Selected text:

--------------------

OPINION OF THE COURT
Stein, J.Plaintiff Jeffrey Connery (hereinafter plaintiff), a detective with the City of Albany Police Department, was assigned by the *200Chief of Police to assist the Albany County Sheriff’s Department with an ongoing gambling wiretap operation. In addition, plaintiff would occasionally assist the Sheriffs Department drug interdiction unit. On September 6, 2007, plaintiff was injured when he was shot in the hand by a Sheriff’s Department investigator while assisting the Sheriff’s Department with a drug interdiction operation.
On the day that plaintiff was shot, he had reported to the Sheriffs Department to assist with the wiretap operation, but was approached by two Sheriffs Department investigators—defendants Carmen Frangella and Gary McMullen—and asked to assist with the removal of marihuana plants from a rural location in Albany County. When they arrived at the location, they discovered the presence of a man in a cabin on the property. Frangella and McMullen ordered the man out of the cabin and, when he emerged, he was accompanied by his dog—an 80-pound Akita-Shepherd mix. After Frangella attempted to restrain the suspect, the suspect broke free and attempted to flee. When Mc-Mullen and Frangella tackled the suspect, the dog attacked plaintiff. Plaintiff was able to get the dog to let go of his arm and had pinned the dog to the ground on his back. Meanwhile, Frangella shot the dog twice. The second shot, in addition to striking the dog, struck plaintiffs hand—nearly amputating his right thumb. As a result, plaintiff sustained serious injuries.

--------------------

What to do:
In the court opinion, what kind of dog came out of the cabin with the man?

Listed records:

--------------------

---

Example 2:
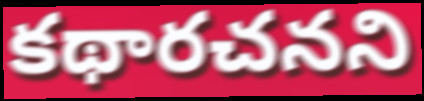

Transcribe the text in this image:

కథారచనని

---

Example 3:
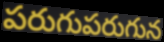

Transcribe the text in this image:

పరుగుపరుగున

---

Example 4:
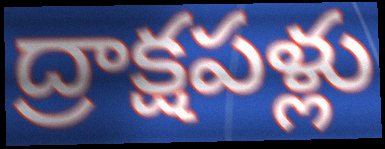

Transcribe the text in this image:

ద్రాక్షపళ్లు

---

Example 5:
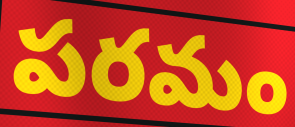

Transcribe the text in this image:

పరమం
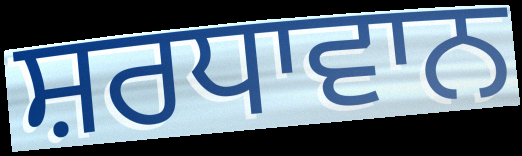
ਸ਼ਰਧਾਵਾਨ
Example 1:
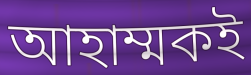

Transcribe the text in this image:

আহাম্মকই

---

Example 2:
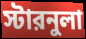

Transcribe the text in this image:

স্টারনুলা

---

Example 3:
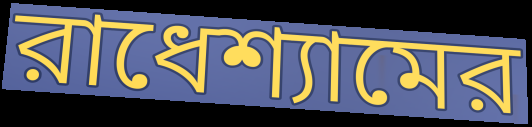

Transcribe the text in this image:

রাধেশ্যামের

--------------------

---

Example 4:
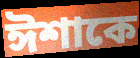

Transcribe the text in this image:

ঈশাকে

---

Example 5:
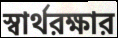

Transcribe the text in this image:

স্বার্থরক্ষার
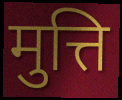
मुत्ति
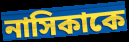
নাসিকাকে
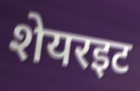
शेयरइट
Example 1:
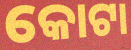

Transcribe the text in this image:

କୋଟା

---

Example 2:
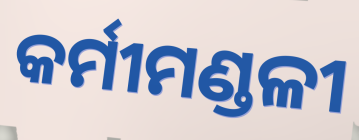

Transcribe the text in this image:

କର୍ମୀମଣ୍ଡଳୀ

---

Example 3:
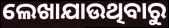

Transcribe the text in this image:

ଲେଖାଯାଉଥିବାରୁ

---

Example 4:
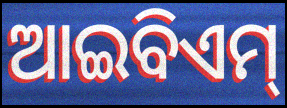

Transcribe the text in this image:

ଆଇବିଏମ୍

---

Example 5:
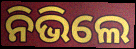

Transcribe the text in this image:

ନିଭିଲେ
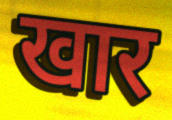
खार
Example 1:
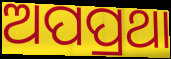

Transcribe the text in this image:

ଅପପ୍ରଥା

--------------------

Output of the task:
An 80-pound Akita-Shepherd mix.